REQUIREMENT: Type out the data exactly as given. Skip any image.

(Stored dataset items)

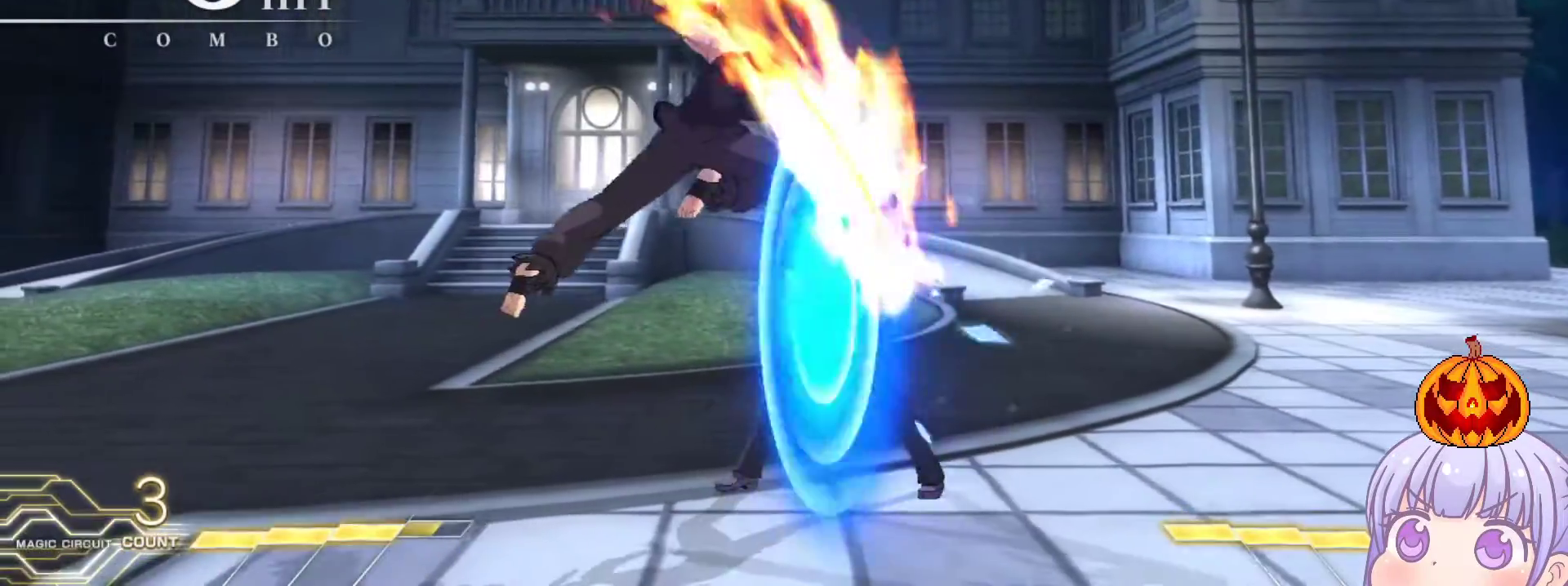
{"buttons": [], "left_stick": "down-right", "events": [[67, "left_stick", "down-right"]]}
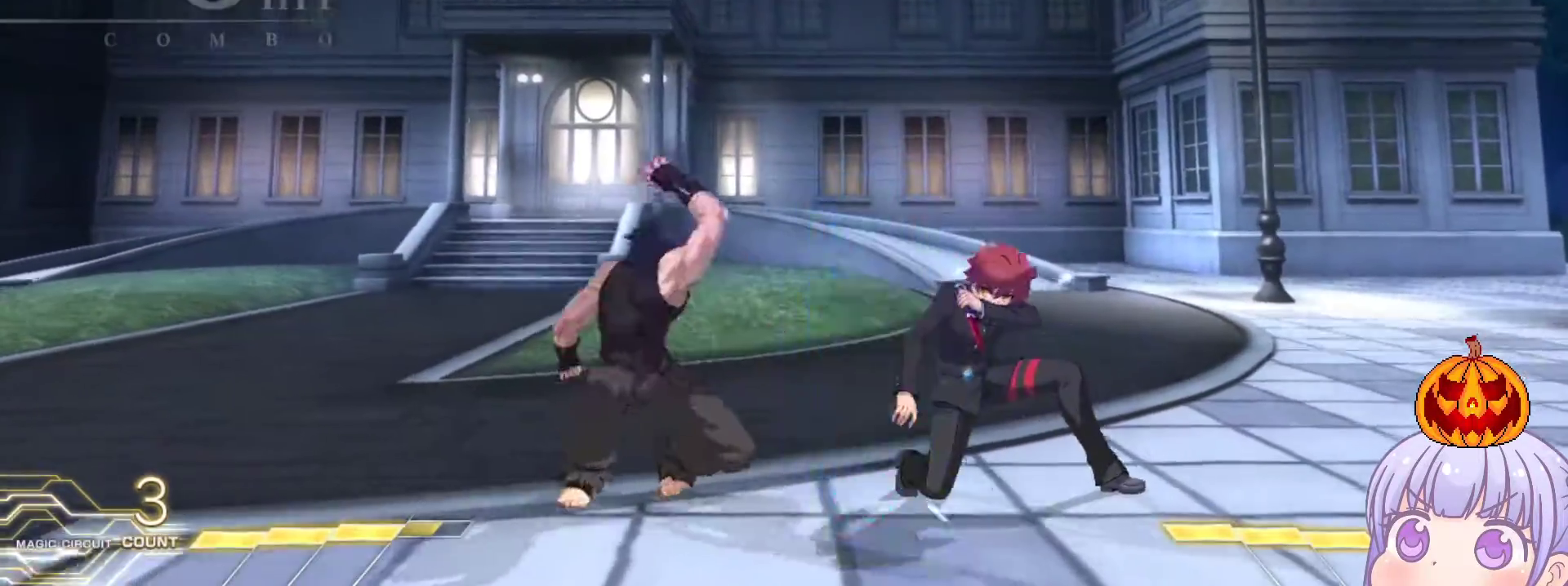
{"buttons": [], "left_stick": "down-right", "events": []}
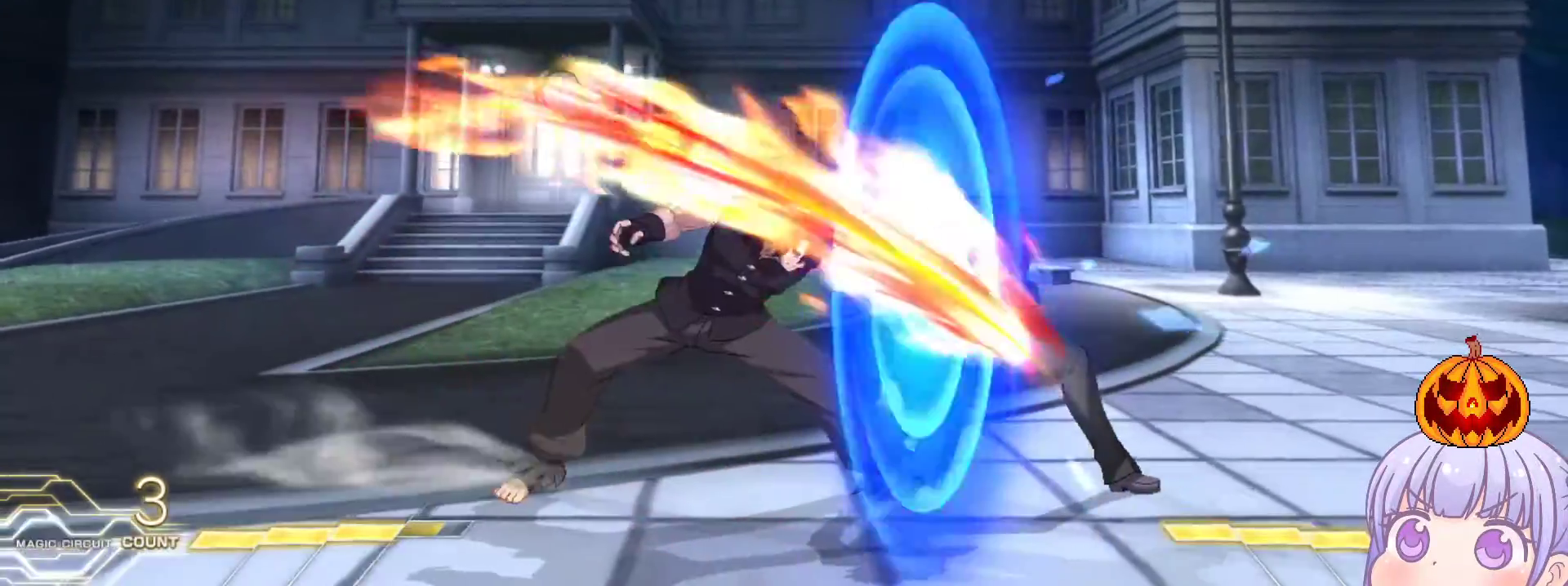
{"buttons": [], "left_stick": "center", "events": [[417, "R1", "down"], [417, "TRIANGLE", "down"], [417, "left_stick", "center"], [467, "R1", "up"], [467, "TRIANGLE", "up"]]}
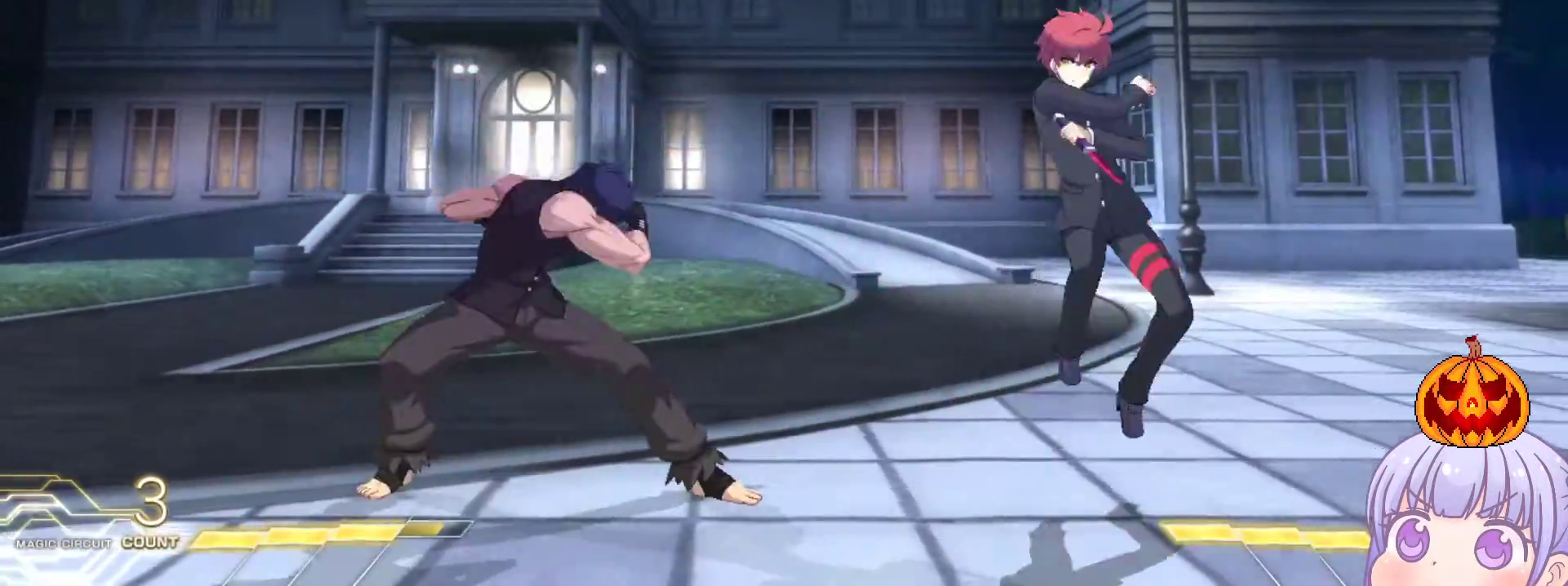
{"buttons": [], "left_stick": "center", "events": [[67, "R1", "down"], [67, "TRIANGLE", "down"], [100, "R1", "up"], [100, "TRIANGLE", "up"], [167, "R1", "down"], [167, "TRIANGLE", "down"], [217, "R1", "up"], [217, "TRIANGLE", "up"]]}
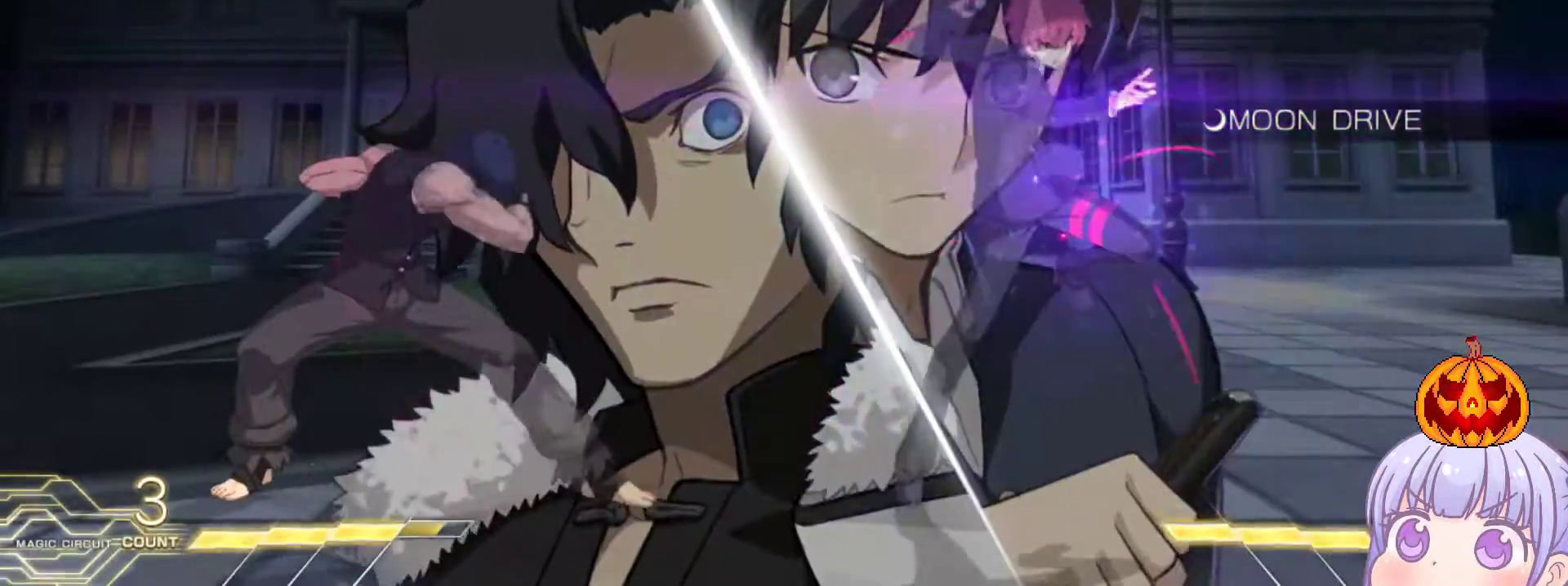
{"buttons": [], "left_stick": "center", "events": [[183, "left_stick", "left"], [217, "R1", "down"], [217, "TRIANGLE", "down"], [267, "R1", "up"], [267, "TRIANGLE", "up"], [333, "left_stick", "center"]]}
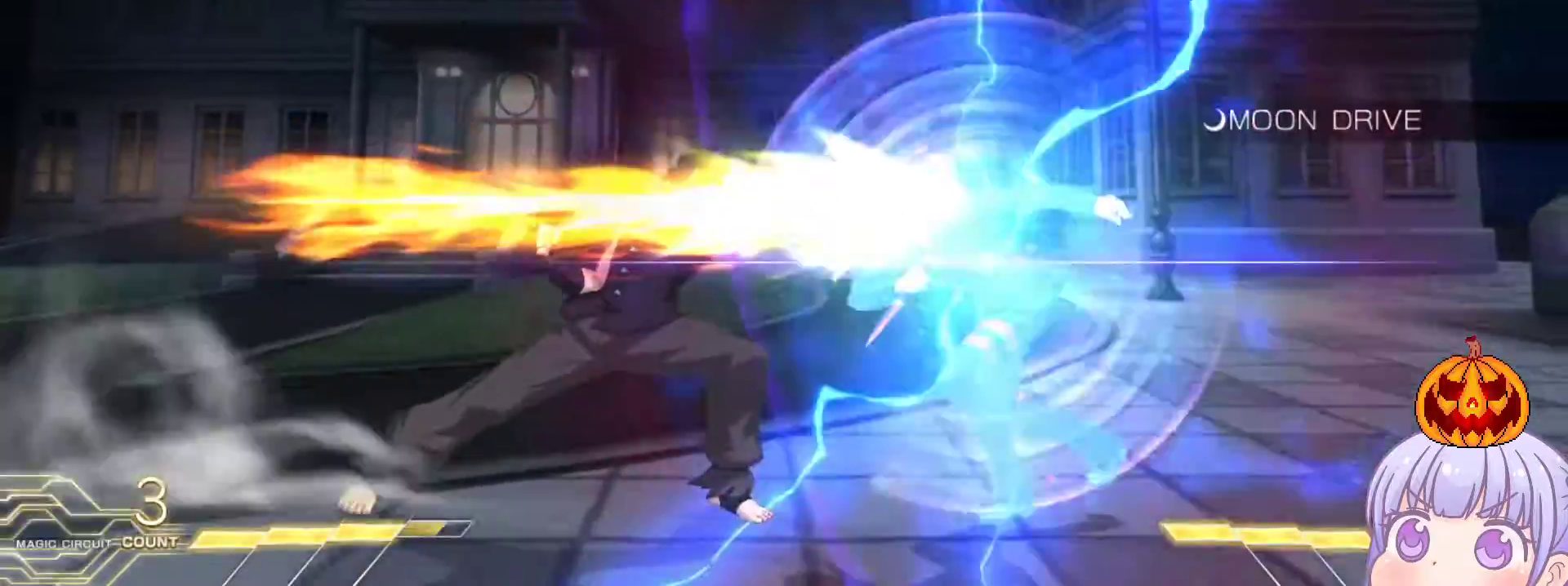
{"buttons": [], "left_stick": "center", "events": []}
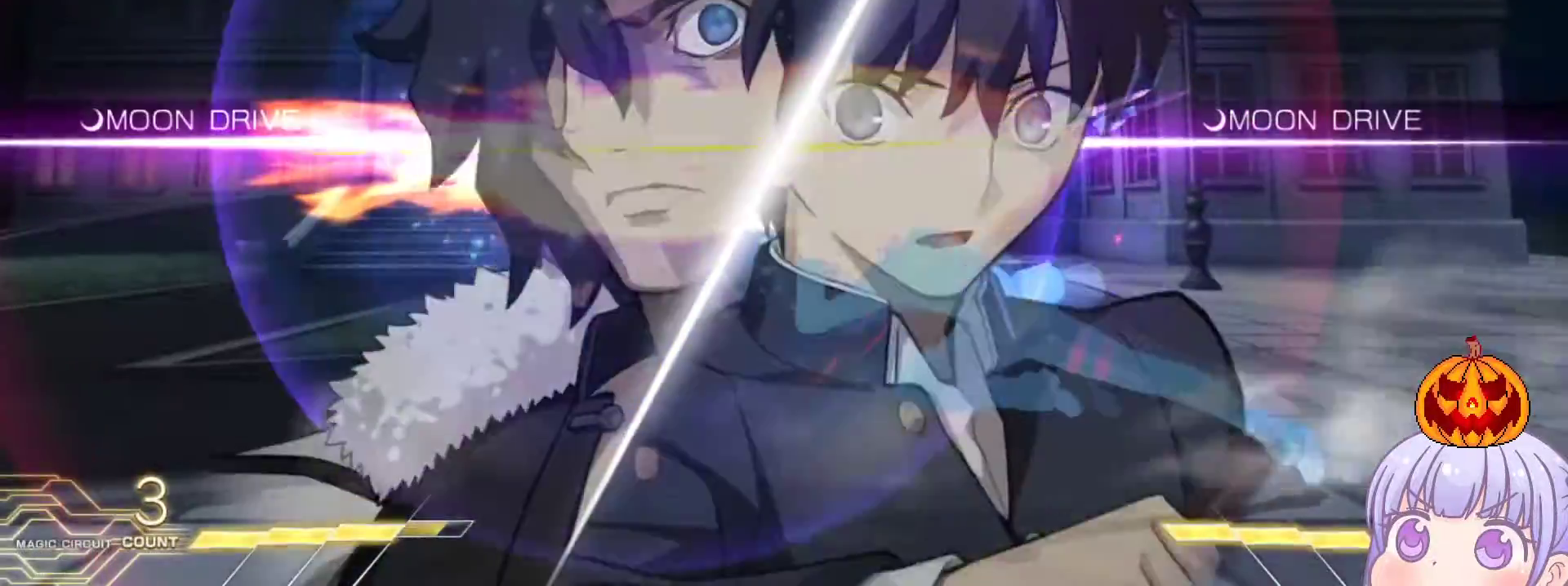
{"buttons": [], "left_stick": "center", "events": []}
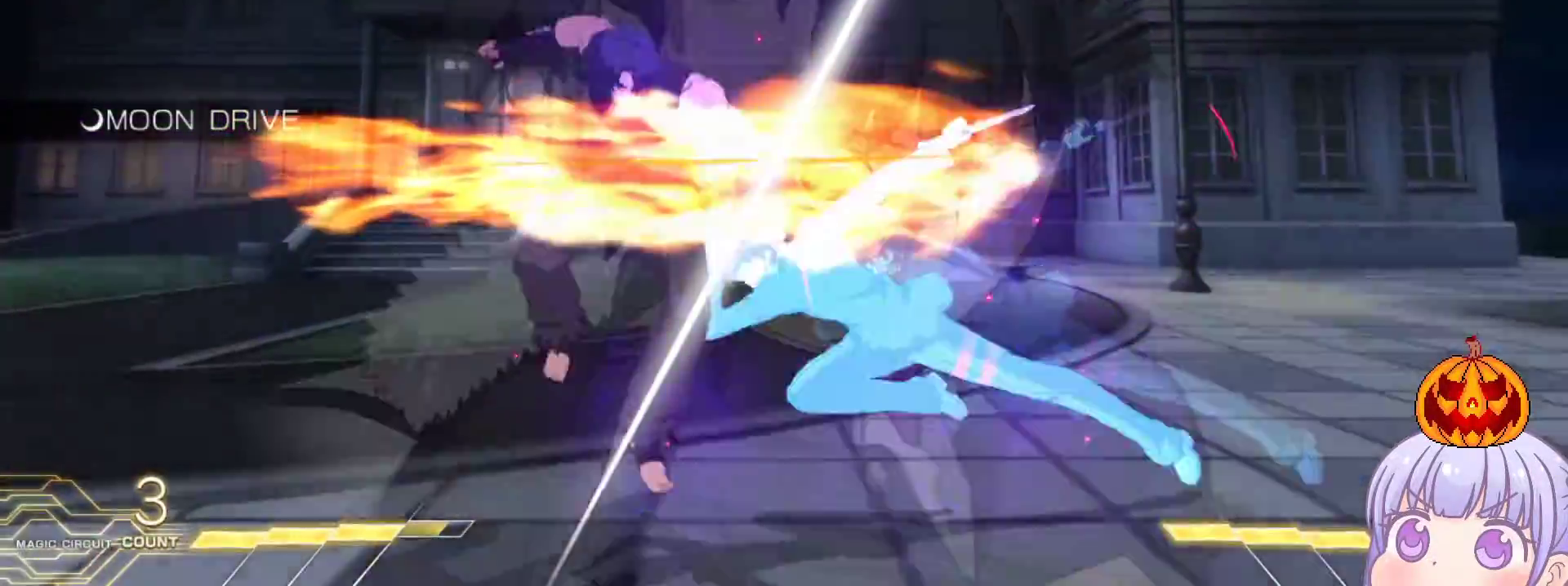
{"buttons": [], "left_stick": "center", "events": []}
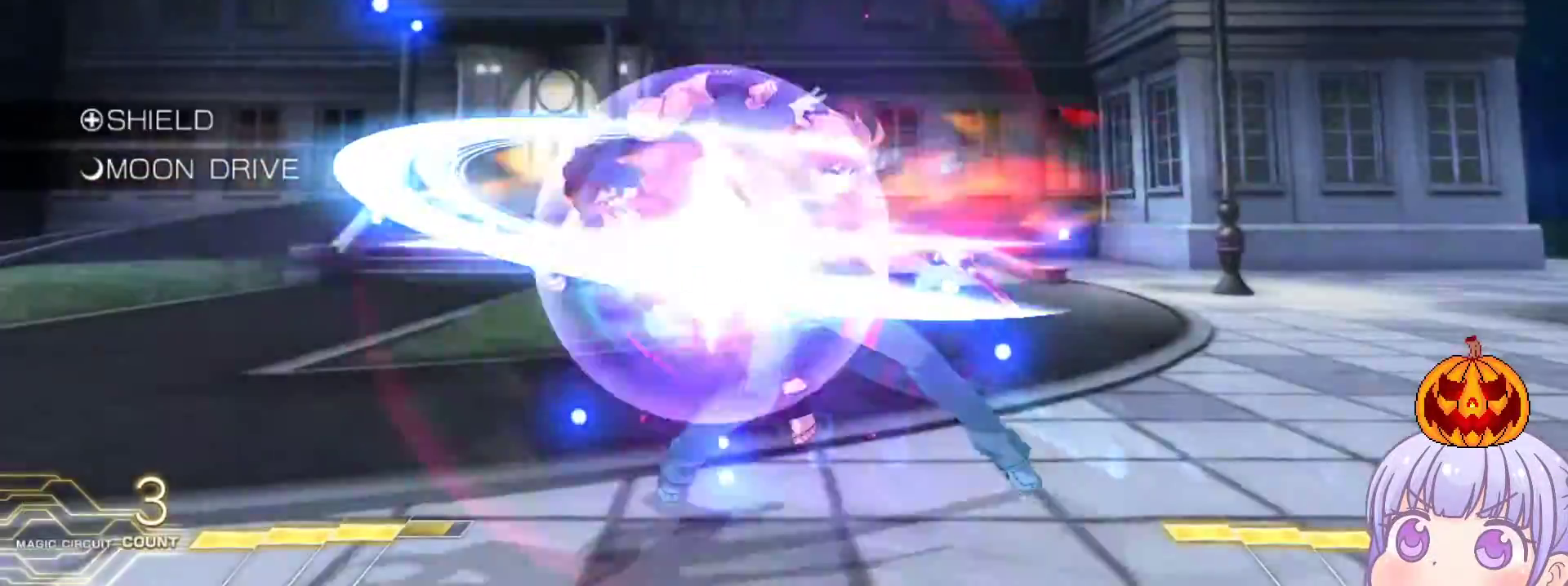
{"buttons": [], "left_stick": "center", "events": []}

FINISHED TASK:
{"buttons": [], "left_stick": "down-right", "events": [[67, "left_stick", "down-right"]]}
{"buttons": [], "left_stick": "down-right", "events": []}
{"buttons": [], "left_stick": "center", "events": [[417, "R1", "down"], [417, "TRIANGLE", "down"], [417, "left_stick", "center"], [467, "R1", "up"], [467, "TRIANGLE", "up"]]}
{"buttons": [], "left_stick": "center", "events": [[67, "R1", "down"], [67, "TRIANGLE", "down"], [100, "R1", "up"], [100, "TRIANGLE", "up"], [167, "R1", "down"], [167, "TRIANGLE", "down"], [217, "R1", "up"], [217, "TRIANGLE", "up"]]}
{"buttons": [], "left_stick": "center", "events": [[183, "left_stick", "left"], [217, "R1", "down"], [217, "TRIANGLE", "down"], [267, "R1", "up"], [267, "TRIANGLE", "up"], [333, "left_stick", "center"]]}
{"buttons": [], "left_stick": "center", "events": []}
{"buttons": [], "left_stick": "center", "events": []}
{"buttons": [], "left_stick": "center", "events": []}
{"buttons": [], "left_stick": "center", "events": []}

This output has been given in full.